Einige Züge der S-Bahn waren gestern Abend verspätet, und da man am Museum für Gestaltung in Zürich mit Vernissagen pünktlich um 19 Uhr beginnt, musste man sich in den bis auf alle Stehplätze belegten Vortragssaal einschleichen. Eine routinierte Vernissage-Besucherin im fortgeschrittenen Alter stellte lakonisch fest: „Man sieht hier Leute, die man im Kunsthaus Zürich (Zürcher Kunstgesellschaft) nie sieht. Dort gibt es allenfalls Zweifel-Chips und Château-Migraine.“
Als Partnerin der Ausstellung zum Lebenswerk von Charlotte Perriand bot die Ambassade de France en Suisse hervorragende Würste, Brote, Käse und Weine an. Doch viele Teilnehmer/innen konnten nur noch beim traditionellen Aufräumen des Buffets dabei sein, denn nach den Referaten der Kuratoren Arthur Rüegg und Andres Janser lockte die Ausstellung zum eigenen Entdecken.
Bereits mit dem Publikumserfolg über Michel Comte konnte das Team um Museumsdirektor Christian Brändle Kulturinteressierte an die ZHdK führen, das ein weit grösseres und besser dotiertes Haus am Pfauen meidet. Es ist nicht nur das bessere Catering, es ist ein weltoffeneres und intellektuelleres Programm, das interessante Menschen aus allen Generationen an die Ausstellungsstrasse 50 führt.
Die Ausstellung ist unbedingt sehenswert. Charlotte Perriand hat ein sehr reiches Werk hinterlassen, im Design, als Aktivistin vor dem Zweiten Weltkrieg und vor allem als Fotografin.
Die Präsentation ist nach Lebensphasen und Themen aufgebaut. Es sind einzelne Kammern, in die man sich einleben muss und darf. Ein Höhepunkt sind die im ursprünglichen Ausmass reproduzierten Ausstellungsbilder der Dreissiger Jahre (Tricolor). Die Vintage aus anderen Schaffensperioden sind grossartig, die digital aufbereiteten Prints diskussionwürdig.
Partner im Projekt sind das Musée Nicéphore Niépce in Chalon-sur-Sâone und das Petit Palais in Paris. Dort wird die Ausstellung nach dem Oktober dieses Jahres auch präsentiert. Die Ko-Prduzenten aus Frankreich nahmen an der Vernissage in Zürich teil und freuten sich über das rege Interesse eines anspruchsvollen Publikums.

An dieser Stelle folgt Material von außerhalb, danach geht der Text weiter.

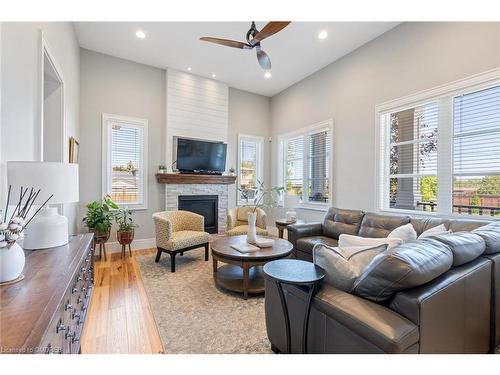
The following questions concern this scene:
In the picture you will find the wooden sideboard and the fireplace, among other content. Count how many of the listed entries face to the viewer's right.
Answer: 1

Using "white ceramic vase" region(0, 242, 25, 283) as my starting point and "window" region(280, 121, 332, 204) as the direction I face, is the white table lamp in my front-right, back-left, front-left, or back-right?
front-left

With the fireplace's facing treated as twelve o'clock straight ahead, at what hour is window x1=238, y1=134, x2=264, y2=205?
The window is roughly at 8 o'clock from the fireplace.

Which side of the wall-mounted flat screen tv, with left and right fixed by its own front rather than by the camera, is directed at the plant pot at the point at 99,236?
right

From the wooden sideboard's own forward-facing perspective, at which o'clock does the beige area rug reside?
The beige area rug is roughly at 11 o'clock from the wooden sideboard.

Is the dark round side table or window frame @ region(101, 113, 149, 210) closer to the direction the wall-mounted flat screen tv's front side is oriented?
the dark round side table

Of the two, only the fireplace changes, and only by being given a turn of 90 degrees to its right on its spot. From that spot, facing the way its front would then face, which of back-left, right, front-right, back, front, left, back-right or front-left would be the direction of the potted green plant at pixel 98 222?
front-left

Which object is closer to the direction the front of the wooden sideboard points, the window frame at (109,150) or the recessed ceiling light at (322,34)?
the recessed ceiling light

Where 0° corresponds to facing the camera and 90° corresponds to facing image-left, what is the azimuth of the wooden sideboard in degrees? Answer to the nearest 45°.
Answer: approximately 270°

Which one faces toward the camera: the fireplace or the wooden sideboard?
the fireplace

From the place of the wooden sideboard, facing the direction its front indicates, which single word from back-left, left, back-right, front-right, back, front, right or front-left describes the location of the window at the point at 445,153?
front

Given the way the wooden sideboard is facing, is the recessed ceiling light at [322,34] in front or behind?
in front

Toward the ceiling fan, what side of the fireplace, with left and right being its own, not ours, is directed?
front

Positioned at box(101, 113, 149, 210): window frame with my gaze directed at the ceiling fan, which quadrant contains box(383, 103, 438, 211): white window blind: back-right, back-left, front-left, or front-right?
front-left

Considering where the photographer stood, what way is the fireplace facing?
facing the viewer

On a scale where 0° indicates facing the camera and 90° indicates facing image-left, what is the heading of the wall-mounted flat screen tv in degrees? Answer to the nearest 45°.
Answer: approximately 315°
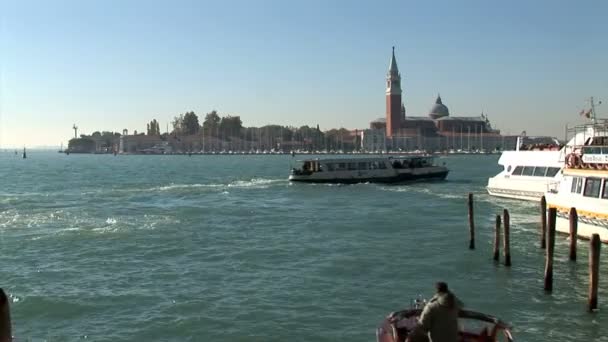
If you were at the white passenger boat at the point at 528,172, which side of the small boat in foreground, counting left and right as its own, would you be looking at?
front

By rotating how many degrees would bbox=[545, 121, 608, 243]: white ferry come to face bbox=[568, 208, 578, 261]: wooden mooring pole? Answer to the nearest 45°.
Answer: approximately 135° to its left

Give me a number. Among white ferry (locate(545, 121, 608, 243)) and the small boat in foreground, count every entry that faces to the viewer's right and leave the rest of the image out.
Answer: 0

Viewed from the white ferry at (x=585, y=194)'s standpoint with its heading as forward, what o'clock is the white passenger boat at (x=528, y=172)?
The white passenger boat is roughly at 1 o'clock from the white ferry.

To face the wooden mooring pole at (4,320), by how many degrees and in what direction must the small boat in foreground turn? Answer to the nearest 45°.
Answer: approximately 135° to its left

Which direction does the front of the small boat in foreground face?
away from the camera

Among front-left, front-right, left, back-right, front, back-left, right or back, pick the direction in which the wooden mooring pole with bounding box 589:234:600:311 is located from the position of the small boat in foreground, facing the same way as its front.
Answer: front-right

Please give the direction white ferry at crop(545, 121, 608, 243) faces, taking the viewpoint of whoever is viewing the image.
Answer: facing away from the viewer and to the left of the viewer

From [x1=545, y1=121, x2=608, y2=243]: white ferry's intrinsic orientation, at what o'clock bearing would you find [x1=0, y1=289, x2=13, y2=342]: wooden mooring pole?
The wooden mooring pole is roughly at 8 o'clock from the white ferry.

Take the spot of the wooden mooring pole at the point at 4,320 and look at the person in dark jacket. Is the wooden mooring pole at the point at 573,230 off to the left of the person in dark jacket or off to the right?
left

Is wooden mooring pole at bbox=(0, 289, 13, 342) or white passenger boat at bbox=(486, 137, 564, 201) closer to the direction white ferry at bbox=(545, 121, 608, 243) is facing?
the white passenger boat
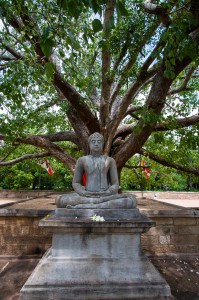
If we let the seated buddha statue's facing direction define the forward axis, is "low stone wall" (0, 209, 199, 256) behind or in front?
behind

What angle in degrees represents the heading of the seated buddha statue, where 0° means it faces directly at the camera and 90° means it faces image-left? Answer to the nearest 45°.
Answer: approximately 0°
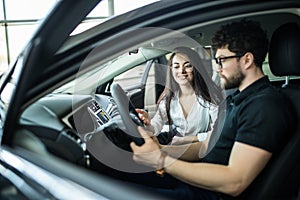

An der Vernissage nahmen mehrere bekannte Kunsthändler/innen und Galerist/innen teil. In Datenbanken von Auktionshäusern ist Charlotte Perriand nur am Rande aufgeführt. Ausser einigen Möbeln unter dem Label Le Corbusier kam kaum etwas in den Handel. Als Fotografin sind ihre Werke wenig erforscht. Jacques Barsac arbeitet am Nachlass, und hat Grundlagen zur Ausstellung beigesteuert. Arthur Rüegg hat mehrfach über Perriand publiziert und zeigte sich erfreut über das Interesse an ihrem Lebenswerk.
In der Ausstellung finden sich Alben im Bezug auf digital aufgearbeitete und im grösseren Format an Wänden vermittelte Prints. Dazu braucht es Mut, denn Charlotte Perriand hätte nie gedacht, dass ihre intimen Bilder mit der Rolleiflex dereinst derart aufgeblasen die Zürcher Kulturszene entzücken könnten.
Charlotte Perriand: Designerin, Fotografin, Aktivistin
Museum für Gestaltung, Zürich, 16.7. – 24.10. 2010
P.S. No pictures please. Fotografieren ist wegen der Urheberrechte, vor allem für die Werke von Le Corbusier, verboten und wird auch strengstens überwacht. Die wesentlichsten Möbel aus dem Schaffen seines Ateliers findet man jedoch seit Jahrzehnten in mehreren Publikationen, u.a. von SKIRA und in zahllosen Kopien in Möbelmärkten weltweit.